▶ **Dataset**
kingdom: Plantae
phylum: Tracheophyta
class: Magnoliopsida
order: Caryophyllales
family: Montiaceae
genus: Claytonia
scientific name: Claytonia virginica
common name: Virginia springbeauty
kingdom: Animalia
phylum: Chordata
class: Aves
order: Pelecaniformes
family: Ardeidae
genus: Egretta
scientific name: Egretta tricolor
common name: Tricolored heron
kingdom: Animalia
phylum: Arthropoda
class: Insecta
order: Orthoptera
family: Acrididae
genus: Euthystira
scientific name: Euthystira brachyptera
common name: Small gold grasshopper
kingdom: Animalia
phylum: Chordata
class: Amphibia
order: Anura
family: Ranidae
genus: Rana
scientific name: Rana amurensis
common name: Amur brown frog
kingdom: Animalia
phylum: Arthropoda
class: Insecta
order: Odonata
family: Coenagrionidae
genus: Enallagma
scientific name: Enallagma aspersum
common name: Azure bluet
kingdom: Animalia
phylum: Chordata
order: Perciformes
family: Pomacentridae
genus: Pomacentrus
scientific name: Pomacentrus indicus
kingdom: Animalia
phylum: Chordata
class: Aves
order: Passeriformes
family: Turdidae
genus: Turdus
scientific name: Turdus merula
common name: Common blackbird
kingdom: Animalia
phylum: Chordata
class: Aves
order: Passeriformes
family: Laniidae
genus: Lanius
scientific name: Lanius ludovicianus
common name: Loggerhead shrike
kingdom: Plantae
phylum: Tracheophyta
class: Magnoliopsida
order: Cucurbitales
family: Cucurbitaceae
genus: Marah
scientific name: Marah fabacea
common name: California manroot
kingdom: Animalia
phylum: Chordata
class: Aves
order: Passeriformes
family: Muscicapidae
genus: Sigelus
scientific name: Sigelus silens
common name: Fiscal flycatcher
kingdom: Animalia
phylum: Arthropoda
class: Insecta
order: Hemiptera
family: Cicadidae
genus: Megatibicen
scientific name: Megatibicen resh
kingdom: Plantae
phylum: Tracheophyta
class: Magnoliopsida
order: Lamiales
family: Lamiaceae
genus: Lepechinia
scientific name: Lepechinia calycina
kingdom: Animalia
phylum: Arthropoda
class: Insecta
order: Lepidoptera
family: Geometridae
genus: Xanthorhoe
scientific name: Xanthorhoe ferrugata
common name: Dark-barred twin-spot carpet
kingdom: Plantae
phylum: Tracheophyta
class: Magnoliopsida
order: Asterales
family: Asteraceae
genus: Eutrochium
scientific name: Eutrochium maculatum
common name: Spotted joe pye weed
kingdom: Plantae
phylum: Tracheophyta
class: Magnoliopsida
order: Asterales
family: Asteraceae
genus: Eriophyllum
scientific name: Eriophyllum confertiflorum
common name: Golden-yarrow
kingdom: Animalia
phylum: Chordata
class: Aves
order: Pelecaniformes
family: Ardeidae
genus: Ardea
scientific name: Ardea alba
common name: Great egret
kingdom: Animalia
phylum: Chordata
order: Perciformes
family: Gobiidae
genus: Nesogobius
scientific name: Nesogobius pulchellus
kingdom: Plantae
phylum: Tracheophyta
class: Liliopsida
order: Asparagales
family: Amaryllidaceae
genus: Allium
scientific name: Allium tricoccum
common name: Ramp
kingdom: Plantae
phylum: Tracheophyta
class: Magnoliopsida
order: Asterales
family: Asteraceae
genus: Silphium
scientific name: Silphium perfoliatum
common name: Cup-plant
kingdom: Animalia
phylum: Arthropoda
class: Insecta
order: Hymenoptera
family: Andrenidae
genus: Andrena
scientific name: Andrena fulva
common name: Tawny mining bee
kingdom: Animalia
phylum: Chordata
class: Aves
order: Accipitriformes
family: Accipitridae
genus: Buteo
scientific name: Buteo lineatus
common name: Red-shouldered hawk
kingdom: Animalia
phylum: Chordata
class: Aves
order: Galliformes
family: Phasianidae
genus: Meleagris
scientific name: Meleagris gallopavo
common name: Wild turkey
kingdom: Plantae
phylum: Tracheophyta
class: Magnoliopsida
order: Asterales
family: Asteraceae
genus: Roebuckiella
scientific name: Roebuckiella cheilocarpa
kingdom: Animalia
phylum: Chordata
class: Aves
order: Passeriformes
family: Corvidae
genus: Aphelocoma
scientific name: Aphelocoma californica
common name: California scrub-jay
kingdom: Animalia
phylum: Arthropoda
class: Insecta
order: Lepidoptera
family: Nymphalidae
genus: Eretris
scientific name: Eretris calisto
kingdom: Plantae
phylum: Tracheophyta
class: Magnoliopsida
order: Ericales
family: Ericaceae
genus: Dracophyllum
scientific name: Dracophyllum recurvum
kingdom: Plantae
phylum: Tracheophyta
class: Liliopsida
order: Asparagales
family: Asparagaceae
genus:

▶ **Exercise directions**
Give back only the lines starting with the line that contains "common name: Virginia springbeauty" and going on through the line that contains "scientific name: Marah fabacea", with "scientific name" renamed to "Latin name" and nothing else changed.

▶ **Exercise response**
common name: Virginia springbeauty
kingdom: Animalia
phylum: Chordata
class: Aves
order: Pelecaniformes
family: Ardeidae
genus: Egretta
Latin name: Egretta tricolor
common name: Tricolored heron
kingdom: Animalia
phylum: Arthropoda
class: Insecta
order: Orthoptera
family: Acrididae
genus: Euthystira
Latin name: Euthystira brachyptera
common name: Small gold grasshopper
kingdom: Animalia
phylum: Chordata
class: Amphibia
order: Anura
family: Ranidae
genus: Rana
Latin name: Rana amurensis
common name: Amur brown frog
kingdom: Animalia
phylum: Arthropoda
class: Insecta
order: Odonata
family: Coenagrionidae
genus: Enallagma
Latin name: Enallagma aspersum
common name: Azure bluet
kingdom: Animalia
phylum: Chordata
order: Perciformes
family: Pomacentridae
genus: Pomacentrus
Latin name: Pomacentrus indicus
kingdom: Animalia
phylum: Chordata
class: Aves
order: Passeriformes
family: Turdidae
genus: Turdus
Latin name: Turdus merula
common name: Common blackbird
kingdom: Animalia
phylum: Chordata
class: Aves
order: Passeriformes
family: Laniidae
genus: Lanius
Latin name: Lanius ludovicianus
common name: Loggerhead shrike
kingdom: Plantae
phylum: Tracheophyta
class: Magnoliopsida
order: Cucurbitales
family: Cucurbitaceae
genus: Marah
Latin name: Marah fabacea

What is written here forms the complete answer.